Proof in the Numbers
The testing process actually began several years ago. A four-hour flight test was conducted in 2004 with sponsorship and oversight from the USAF Air Mobility Battlelab and engineering support from the Robins Air Force Base C-130 System Program Office (330th ASG). The demonstration began with the installation of an IPBS on a 54H60-91 Hamilton Sundstrand propeller system. Several typical flight profiles were conducted with the support of the 339th Flight Test Squadron of Warner Robins Air Force Base, Ga.  Although vibration levels varied throughout the power spectrum on the 54H60-91 propeller, once activated, the IPBS proved it could maintain vibration levels at approximately 10 to 20 times less than any condition between thrust reverse (-6,000 inches-pounds torque) and maximum power (18,600- inches-pounds torque). Throughout this operating range, the required balance corrections varied in both amplitude and in angular position. In addition, the performance of the IPBS was unaffected by ambient air temperature from ground to 20,000-feet. The data gathered demonstrated that the IPBS is capable of performing required corrections automatically and reliably, with no additional workload for the flight crew.
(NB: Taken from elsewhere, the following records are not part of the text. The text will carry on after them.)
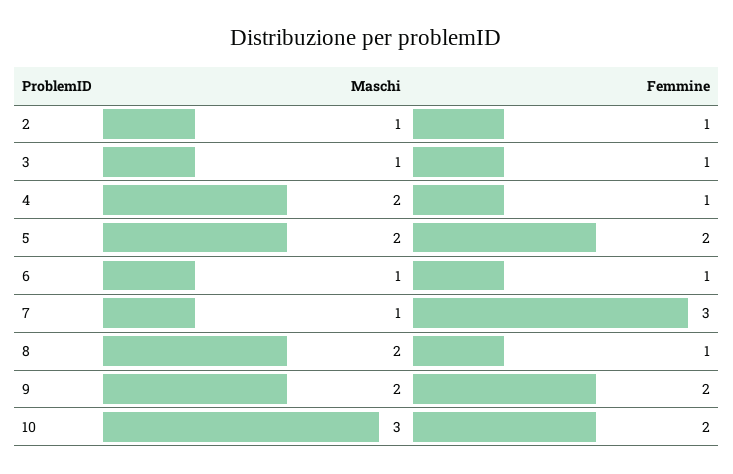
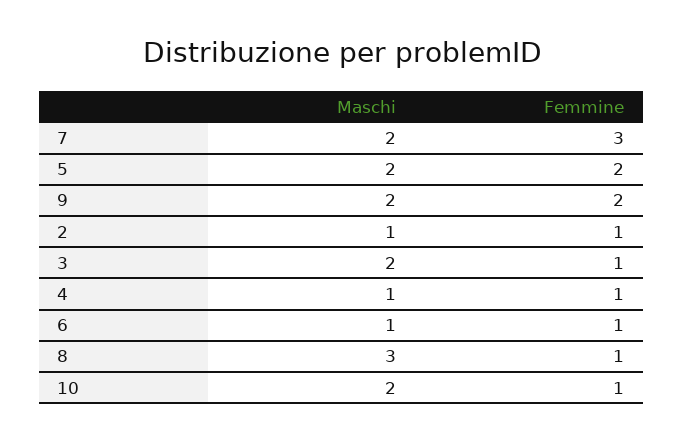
Maschi, 3: 1 -> 2
Maschi, 4: 2 -> 1
Maschi, 7: 1 -> 2
Maschi, 8: 2 -> 3
Maschi, 10: 3 -> 2
Femmine, 10: 2 -> 1

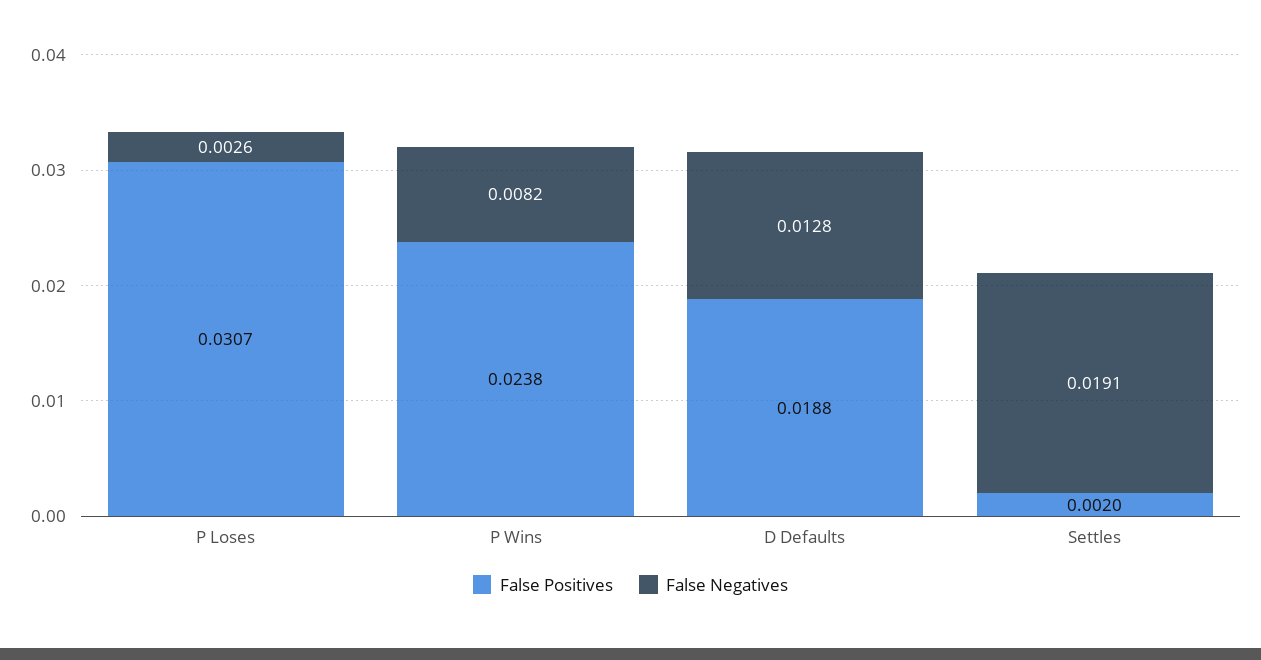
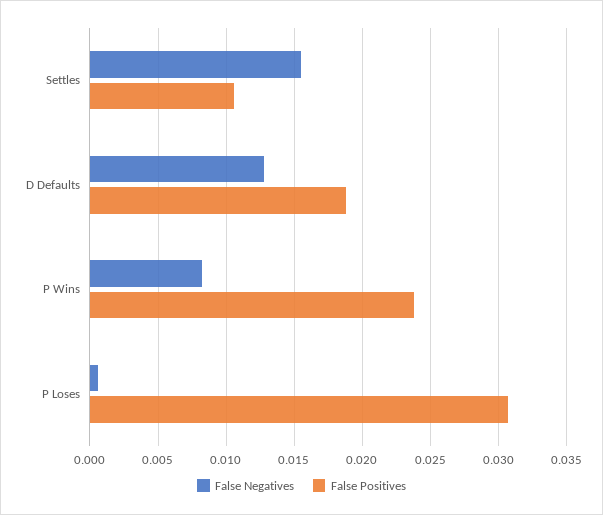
False Negatives, P Loses: 0.0026 -> 0.0005
False Positives, Settles: 0.002 -> 0.0105
False Negatives, Settles: 0.0191 -> 0.0155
In 2009, LORD Corporation flight tested the system on four propellers at Kirtland AFB.  The system performed at expected control levels throughout the flight profile and vibration on all four engines was reduced to < 0.05 inches per second during all flight conditions. Overall, the tests showed a 94 percent reduction in propeller vibration levels and 75 percent reduction in propeller induced vibration measured at the compressor. Manna noted that the 2009 test validated that the technology.

According to Manna, the 2009 and 2011 tests both demonstrated that the EM-IPBS concept is a robust in-flight system for turboprop aircraft that should produce significant operations and support savings, realized by eliminating the lengthy maintenance actions required to periodically balance propellers per the requirements. "The reduced maintenance also will increase readiness by returning aircraft to the operational squadron earlier. Further, the large reduction in propeller vibration should provide a significant decrease in the maintenance cost of engine, gearbox and airframe mounted equipment."

The high level of predictive maintenance afforded by IPBS also can be used to provide Prognostic Health Management (PHM) and diagnostics information to maintenance crews, said Manna. Since the system results in less fatigue for both on-engine and on-board equipment, as well as lower failure rates, DOCs are reduced.  In fact, Manna estimates that the IPBS will save the USAF approximately $340 million over the life of the system.

"The IPBS has been proven to provide the smoothest and most reliable propeller operation across the entire power spectrum," said Kris Burson, LORD Corporation Americas Marketing Manager,  Aerospace & Defense. "In addition to lowering operating and sustainment costs, the system will reduce aircraft downtime due to maintenance and therefore increase aircraft availability."

Funding for this testing contract ($2 million) was sponsored by U.S. Senators Arlen Specter (R-PA) and Robert P. Casey, Jr. (D-PA).  In a press release announcing the funding, Senator Specter said, "I am pleased that my colleagues have recognized the valuable contribution these projects will make to our nation's defense. Pennsylvania is a top competitor for defense projects that create jobs and strengthen our economy and these funds will go far in supporting the brave men and women who serve our country."

"The projects will play an important role in strengthening our nation's military readiness and promoting job creation in Pennsylvania," said Senator Casey. "I am pleased that my colleagues have approved this important funding to improve Pennsylvania's military installations and strengthen our nation's defense."